** Source text follows **

Similar to solar collectors that convert light into heat energy, leaves also convert sunlight and inorganic substances such as carbon dioxide and water into organic substances such as glucose.

Oxygen, which is important for every living organism, is also produced as a waste product. The glucose obtained can be further processed by the plant into the storage substance starch and building material cellulose. The energy produced during this conversion is now stored in the form of chemical bonds. When these chemical bonds are dissolved, the plant can recover energy which it then uses for metabolic processes. During this energy recovery, the plant consumes oxygen and also releases carbon dioxide and water. This process is called dissimilation.

Conductors

In order to supply the leaf with water, there are also pathways like those in the stem. These pathways are the leaf veins, which in turn supply the stem with energy and storage substances. By evaporating the water through the stomata, similar to sweating, the plant cools down on the one hand, and on the other hand the evaporation creates a suction effect that supplies the tree with water right down to the outer leaves without the tree having to expend any energy. When the air temperature warms up to over 28° C in midsummer, the leaf closes these stomata to protect itself from drying out.

** End of Source text **
** Recorded information follows **

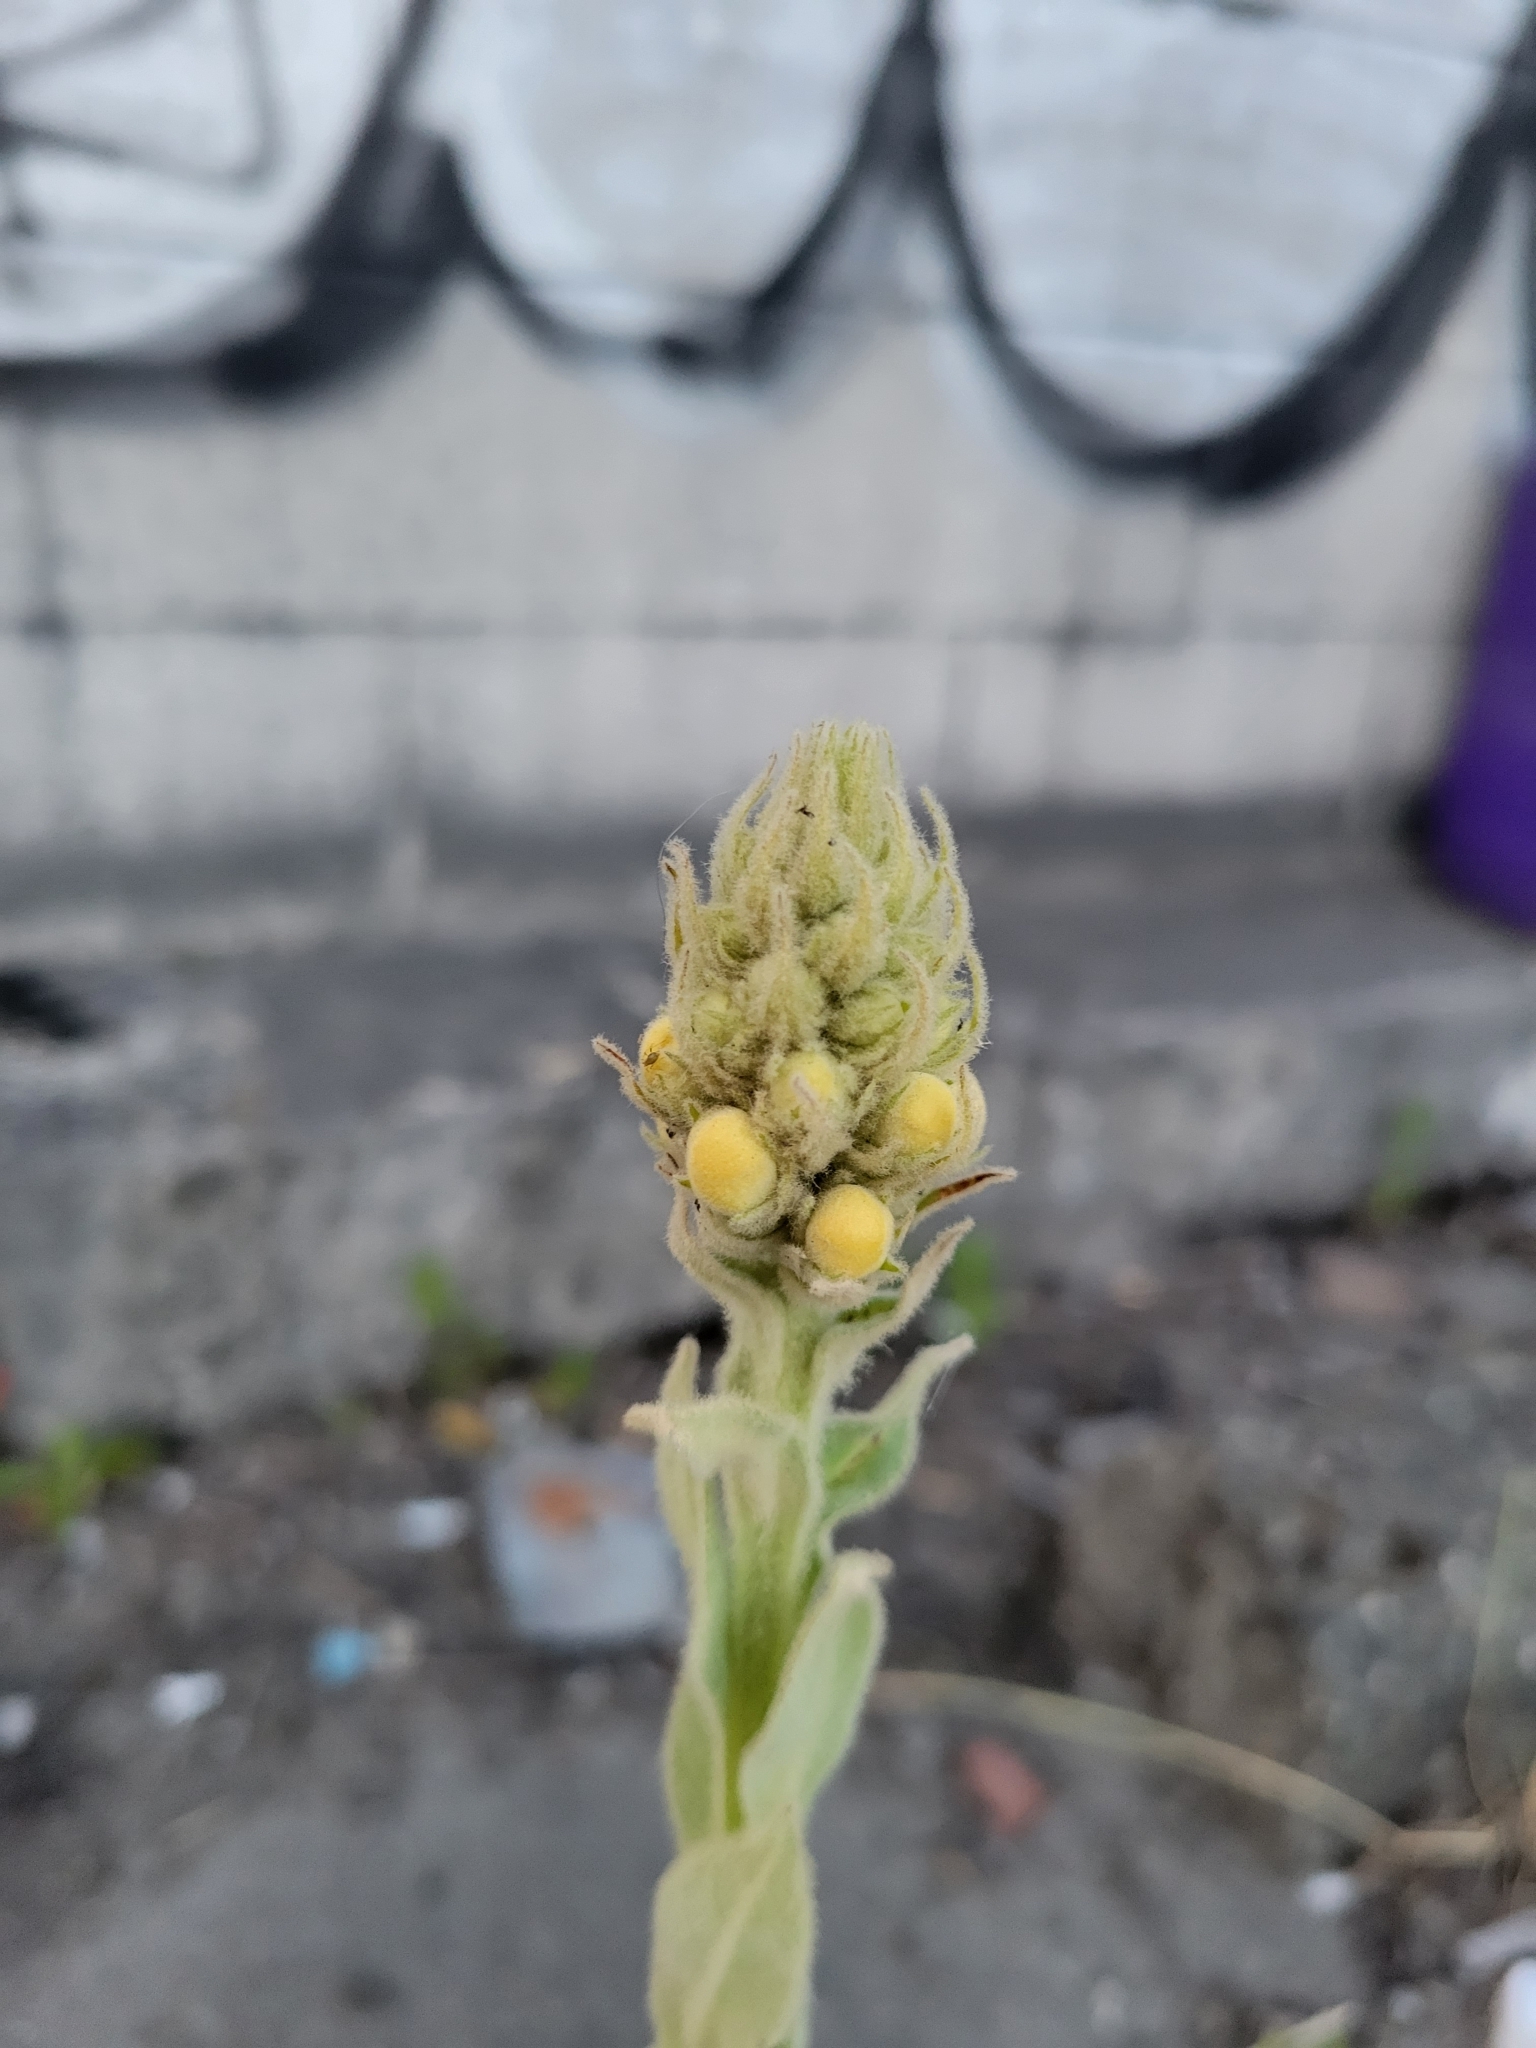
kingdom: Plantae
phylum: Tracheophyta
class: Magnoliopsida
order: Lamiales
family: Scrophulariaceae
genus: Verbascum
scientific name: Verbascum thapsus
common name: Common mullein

** End of Recorded information **

• Exercise set:
a. Revise the passage on leaves, starting at "In order to" and ending at "from drying out.", and write that span out again with "stomata" changed to "leaf pores".
b. How might the passage on leaves go on after its final sentence? Continue it from there.

• Responses to the exercise:
a.
In order to supply the leaf with water, there are also pathways like those in the stem. These pathways are the leaf veins, which in turn supply the stem with energy and storage substances. By evaporating the water through the leaf pores, similar to sweating, the plant cools down on the one hand, and on the other hand the evaporation creates a suction effect that supplies the tree with water right down to the outer leaves without the tree having to expend any energy. When the air temperature warms up to over 28° C in midsummer, the leaf closes these leaf pores to protect itself from drying out.

b.
The needle shape

In summer at midday, the air temperature is usually at a high level, during which time the tree also goes dormant and photosynthesis does not take place. To protect themselves from drying out, conifers have developed a special leaf shape.

The leaf surface is much narrower and smaller than that of the deciduous tree, and the stomata are housed in grooves. Evaporating water (water vapor) can accumulate in these grooves without the danger of being blown away by the wind.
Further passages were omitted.